PROBLEM STATEMENT -> Each line in the records below, from the one that contains "vfov_deg: 38.9" to the one that contains "fx_px: 2183", should be reproduced exactly, the first and last included.

DATA FOR THIS TASK ->
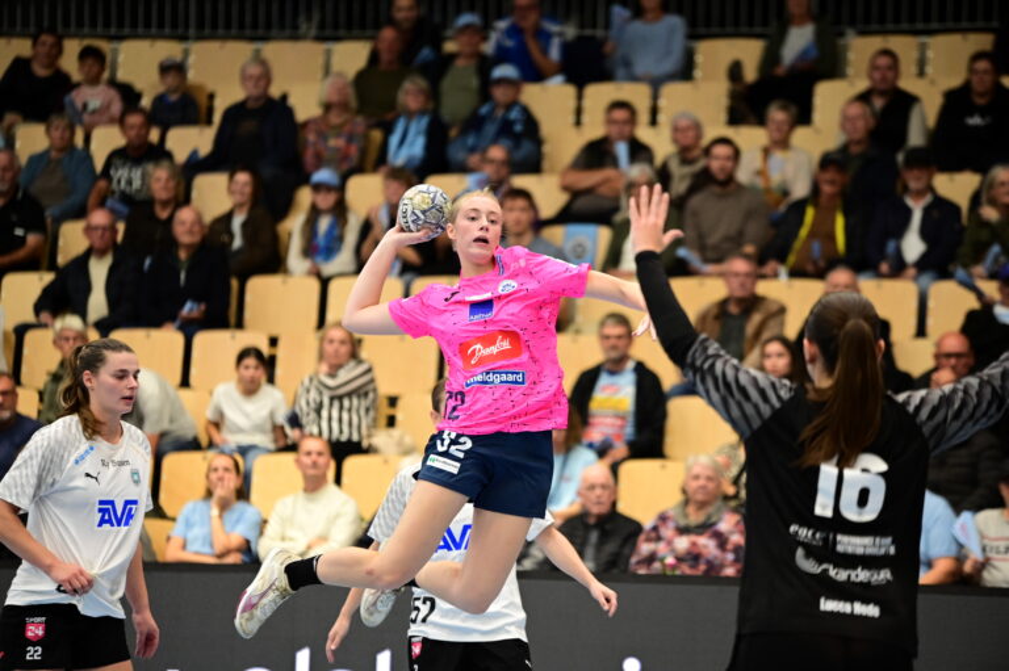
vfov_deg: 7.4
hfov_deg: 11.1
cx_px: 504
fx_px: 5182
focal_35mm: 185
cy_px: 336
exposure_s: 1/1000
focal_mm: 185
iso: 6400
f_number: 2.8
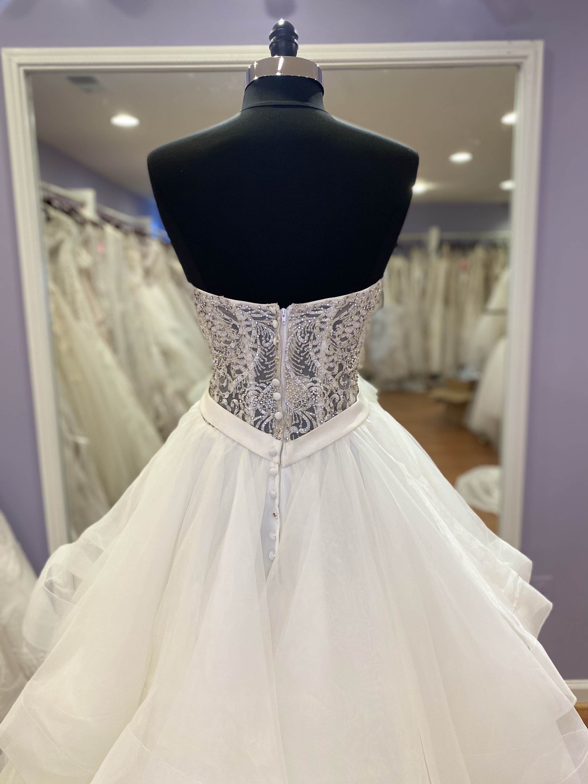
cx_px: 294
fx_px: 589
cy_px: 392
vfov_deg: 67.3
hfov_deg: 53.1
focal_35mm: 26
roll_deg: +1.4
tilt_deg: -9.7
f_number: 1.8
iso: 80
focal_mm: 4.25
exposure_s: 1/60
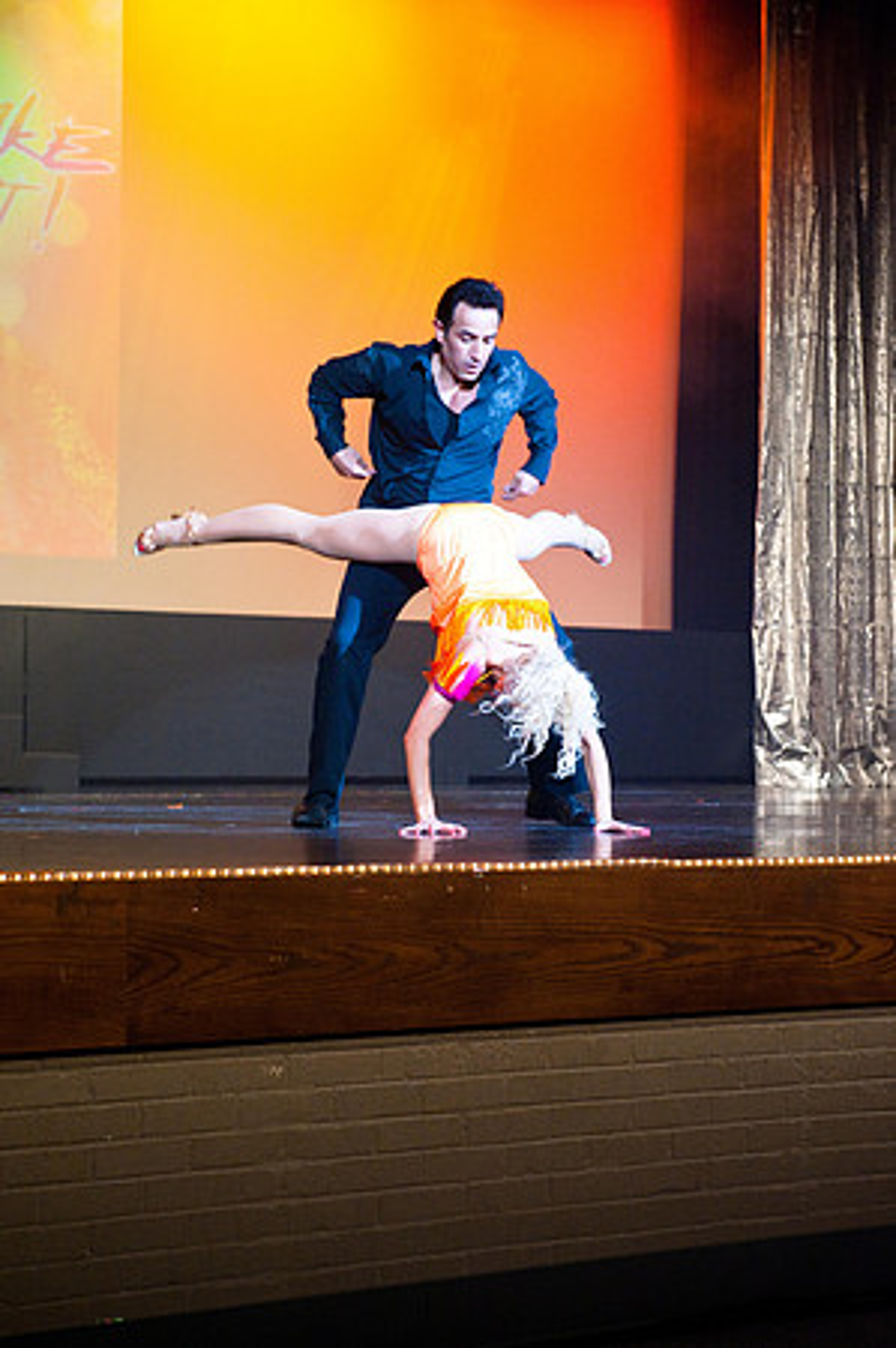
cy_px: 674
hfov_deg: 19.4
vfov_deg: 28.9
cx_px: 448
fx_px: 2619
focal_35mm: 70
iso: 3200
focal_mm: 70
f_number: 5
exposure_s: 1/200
...
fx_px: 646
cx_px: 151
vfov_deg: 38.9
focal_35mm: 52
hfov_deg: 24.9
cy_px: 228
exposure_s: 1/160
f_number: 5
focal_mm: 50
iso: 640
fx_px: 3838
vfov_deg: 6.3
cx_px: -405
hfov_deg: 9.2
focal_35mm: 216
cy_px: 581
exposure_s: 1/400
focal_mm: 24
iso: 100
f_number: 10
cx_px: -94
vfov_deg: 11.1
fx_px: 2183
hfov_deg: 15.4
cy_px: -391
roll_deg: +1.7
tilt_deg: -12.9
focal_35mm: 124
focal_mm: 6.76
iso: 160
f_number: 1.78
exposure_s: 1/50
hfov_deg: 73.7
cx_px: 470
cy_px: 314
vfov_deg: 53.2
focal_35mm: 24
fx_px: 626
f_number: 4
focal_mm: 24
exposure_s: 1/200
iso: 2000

REPLY ->
vfov_deg: 38.9
focal_35mm: 52
hfov_deg: 24.9
cy_px: 228
exposure_s: 1/160
f_number: 5
focal_mm: 50
iso: 640
fx_px: 3838
vfov_deg: 6.3
cx_px: -405
hfov_deg: 9.2
focal_35mm: 216
cy_px: 581
exposure_s: 1/400
focal_mm: 24
iso: 100
f_number: 10
cx_px: -94
vfov_deg: 11.1
fx_px: 2183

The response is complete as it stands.